§ DIRECTIONS FOR THIS TASK
Present the count of lines in the entries below that hold "Vegas", and present nothing else.
------------------------------
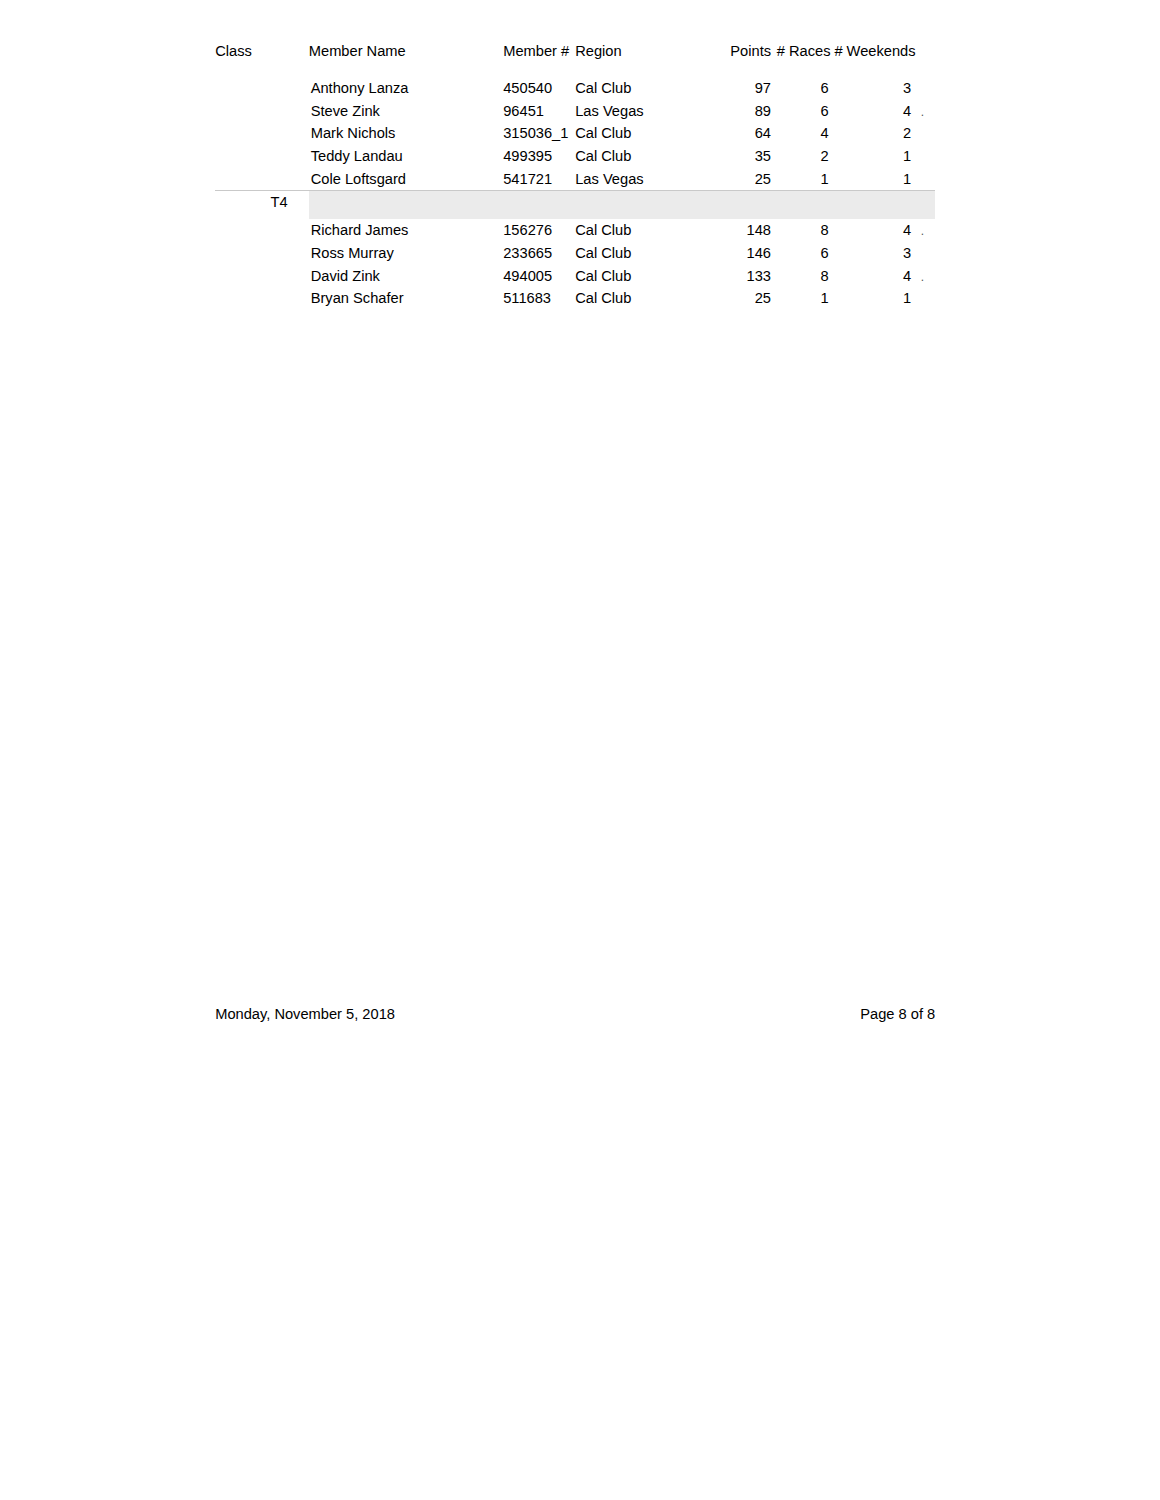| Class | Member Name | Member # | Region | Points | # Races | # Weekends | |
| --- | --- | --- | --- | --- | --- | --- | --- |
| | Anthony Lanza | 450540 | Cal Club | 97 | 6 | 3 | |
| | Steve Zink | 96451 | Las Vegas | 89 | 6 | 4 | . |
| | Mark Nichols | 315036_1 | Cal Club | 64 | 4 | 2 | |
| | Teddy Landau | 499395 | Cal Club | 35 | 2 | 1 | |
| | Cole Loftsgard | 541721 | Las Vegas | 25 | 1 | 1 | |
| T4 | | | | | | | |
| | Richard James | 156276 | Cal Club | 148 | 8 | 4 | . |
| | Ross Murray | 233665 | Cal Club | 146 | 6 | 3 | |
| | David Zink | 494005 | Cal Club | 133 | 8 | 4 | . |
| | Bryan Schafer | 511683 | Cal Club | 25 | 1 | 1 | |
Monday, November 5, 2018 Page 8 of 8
------------------------------
§ ANSWER TO THE PROBLEM
2